Under California law, a payday lender cannot allow you to grind, take out a new loan to pay off your current loan. This is true even if the existing loan and the new loan would not exceed $300.00 dollars. A payday lender may only charge you one bounced check fee of up to $15.00 dollars. A payday lender may not threaten to prosecute you in criminal court for a bounced check for insufficient funds.

Unlike others who would tell you to get a “side gig” employment , or to sell you household goods, I would offer that you may be better off with a trained credit counselor who will help you manage your money and get you out of debt. You may contact www.nfcc.org/ to find a credit counselor in your area.

In the San Francisco area, we recommend Consumer Credit Counseling Service of San Francisco, www.cccssf.org/.  Note that we do not recommend any other credit counselors in the Bay Area.  These credit counselors may help you develop a payment plan for your creditors. They may also recommend ways for a better credit score. 

Finally, you may consider a bankruptcy for your Payday Loans. Payday loans may be discharged in either Chapter 7 or Chapter 13.

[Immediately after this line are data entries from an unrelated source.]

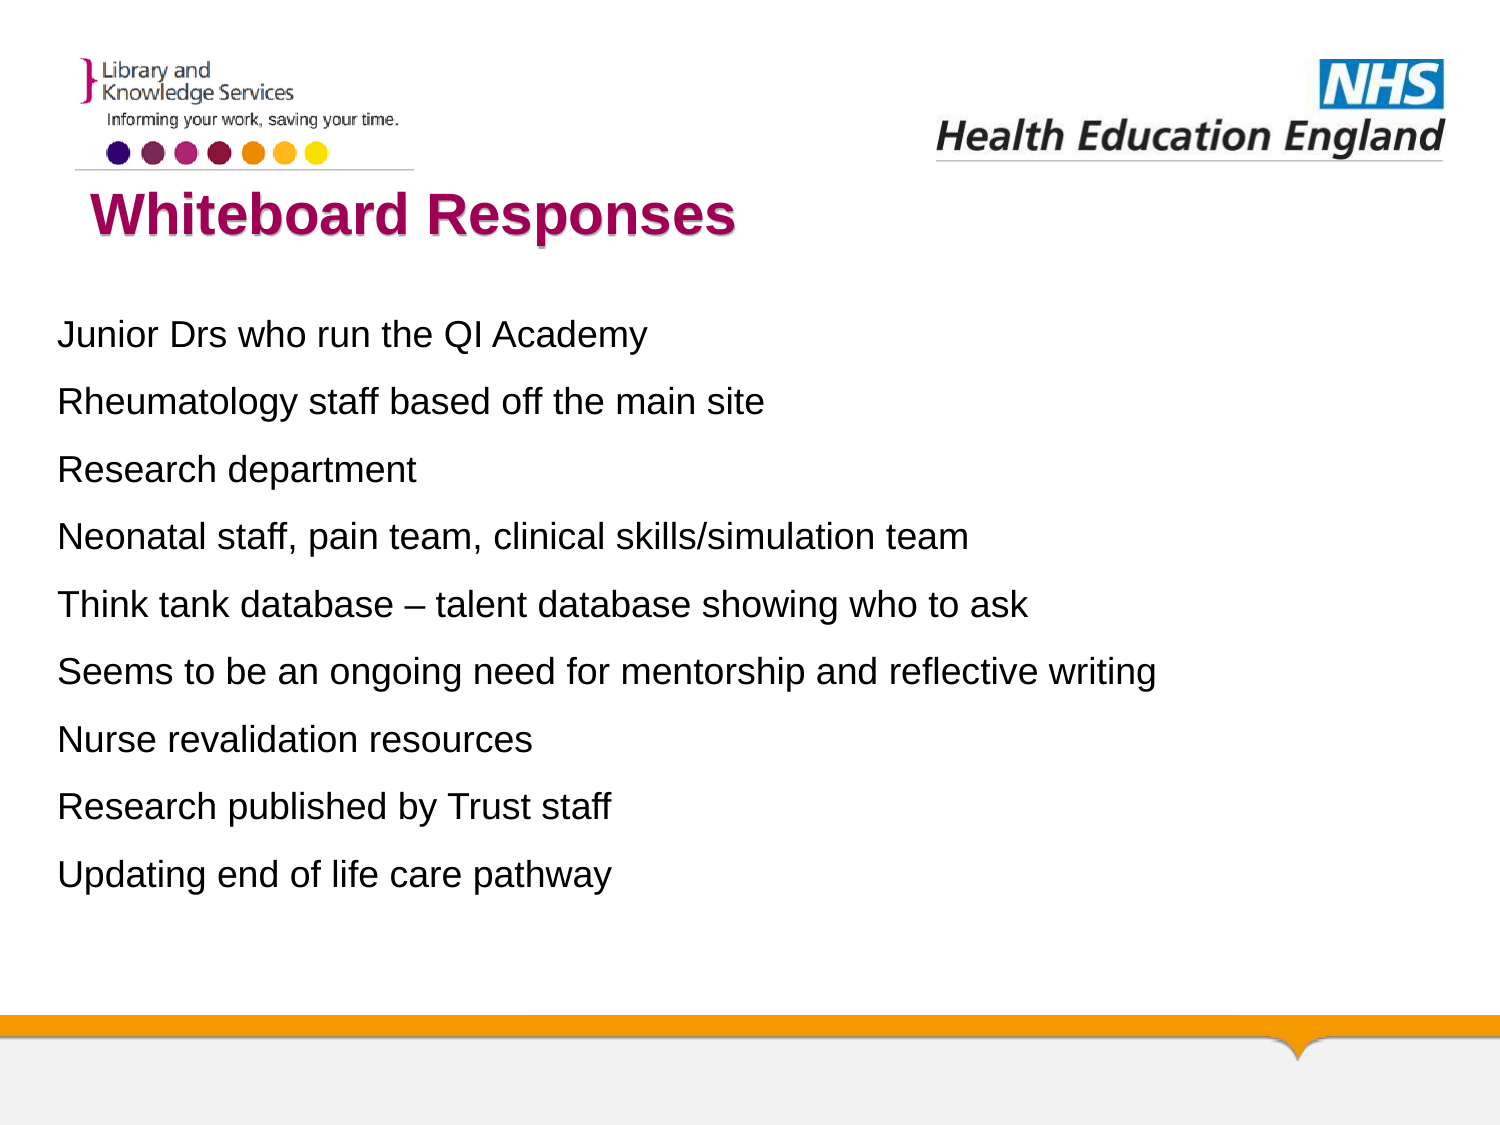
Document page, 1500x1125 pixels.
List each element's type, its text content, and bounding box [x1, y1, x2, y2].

picture [75, 54, 416, 169]
title Whiteboard Responses [104, 168, 1436, 279]
text_box Junior Drs who run the QI Academy Rheumatology staff based off the main site Research department Neonatal staff, pain team, clinical skills/simulation team Think tank database – talent database showing who to ask Seems to be an ongoing need for mentorship and reflective writing Nurse revalidation resources Research published by Trust staff Updating end of life care pathway [41, 279, 1500, 1000]
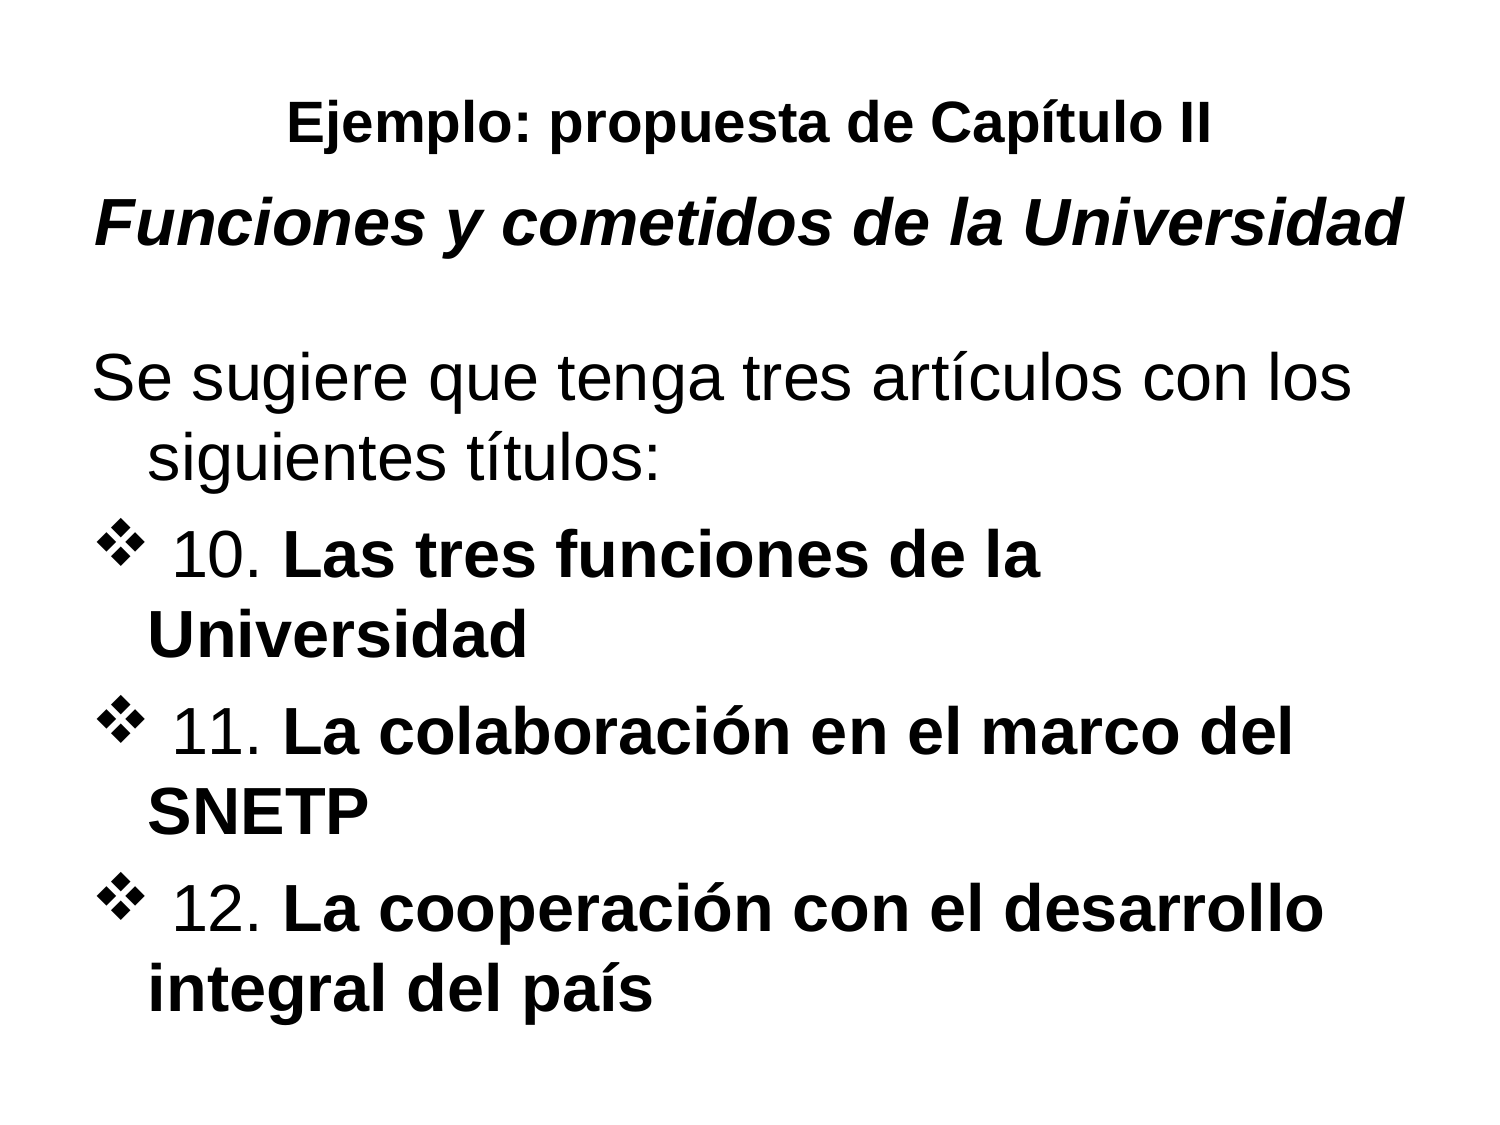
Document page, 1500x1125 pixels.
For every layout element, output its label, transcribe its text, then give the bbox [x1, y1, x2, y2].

list Se sugiere que tenga tres artículos con los siguientes títulos: 10. Las tres funciones de la Universidad 11. La colaboración en el marco del SNETP 12. La cooperación con el desarrollo integral del país [76, 326, 1427, 1059]
title Ejemplo: propuesta de Capítulo II Funciones y cometidos de la Universidad [75, 45, 1426, 303]
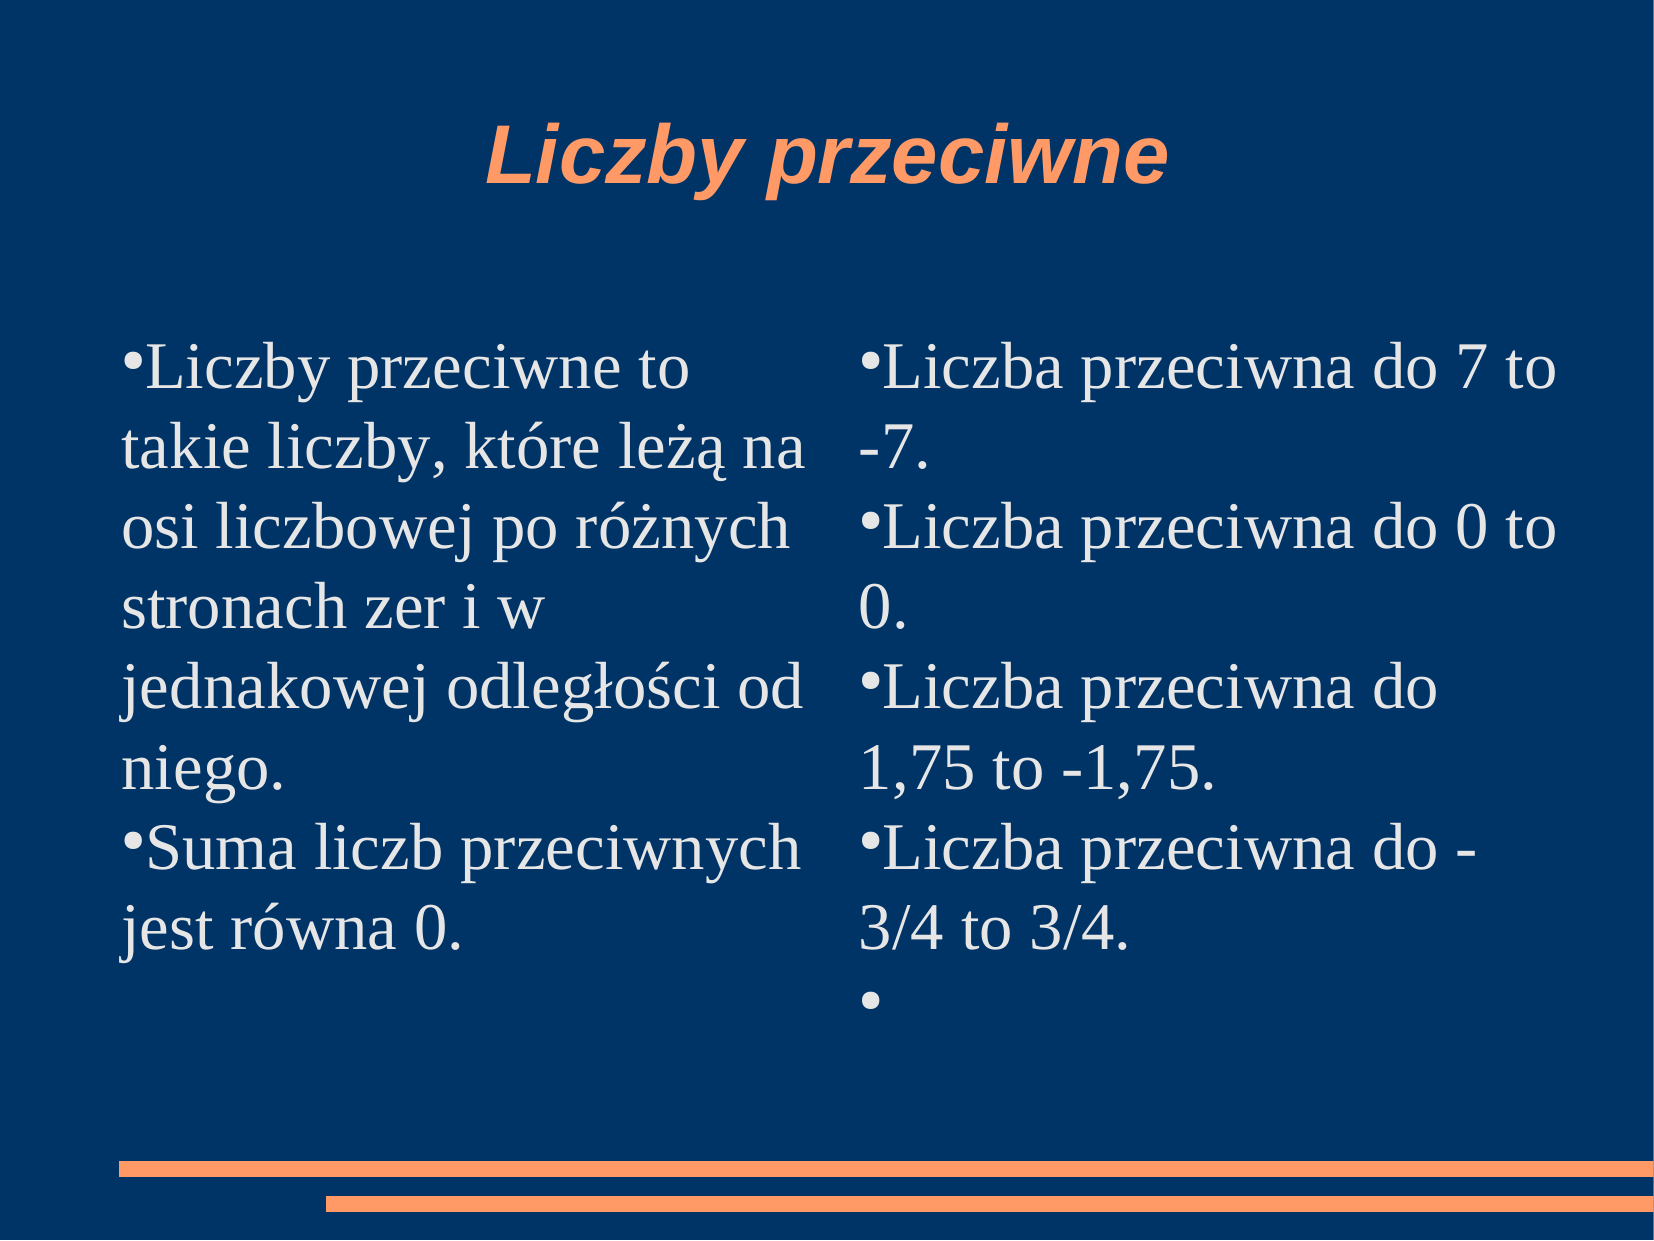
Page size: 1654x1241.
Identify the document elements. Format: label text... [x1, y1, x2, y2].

list Liczby przeciwne to takie liczby, które leżą na osi liczbowej po różnych stronach zer i w jednakowej odległości od niego. Suma liczb przeciwnych jest równa 0. [121, 321, 824, 1132]
list Liczba przeciwna do 7 to -7. Liczba przeciwna do 0 to 0. Liczba przeciwna do 1,75 to -1,75. Liczba przeciwna do -3/4 to 3/4. [858, 321, 1562, 1132]
title Liczby przeciwne [121, 46, 1534, 254]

Bankruptcy And Payday Loans

Yes, you can file bankruptcy on payday loans. Payday loans may be discharged in bankruptcy as any other debt.  A “discharge” is a court order from the Bankruptcy Court which says that you no longer have any liability to the creditor. You are, therefore, off the hook for the payday loan. You may obtain a discharge in either Chapter 7 or Chapter 13. Furthermore, under the law, these lenders must cease all collection calls and attempts to collect the debt once the bankruptcy is filed.
 
One problem is the maintenance of the electronic debits on debtor’s bank account after a bankruptcy is filed. In bankruptcy, you will need to immediately revoke authorization you have given to allow the payday lender to maintain electronic debits on the bank account. You will then receive a bankruptcy discharge of the payday loans either in Chapter 7 or Chapter 13.   While bankruptcy wipes out the payday loan, you must be careful.
 
If you do not qualify for Chapter 7, you may file Chapter 13 to make a repayment plan over a period of 3 to 5 years. The Chapter 13 plan will provide for monthly payments to a Chapter 13 trustee who disburses funds every month to the creditors, including payday lenders. During the 3-5 year period, the payday lender may not attempt to collect its debt or initiate court proceedings. Once the debtor finishes the plan, the debtor obtains a Chapter 13 discharge of the payday loan.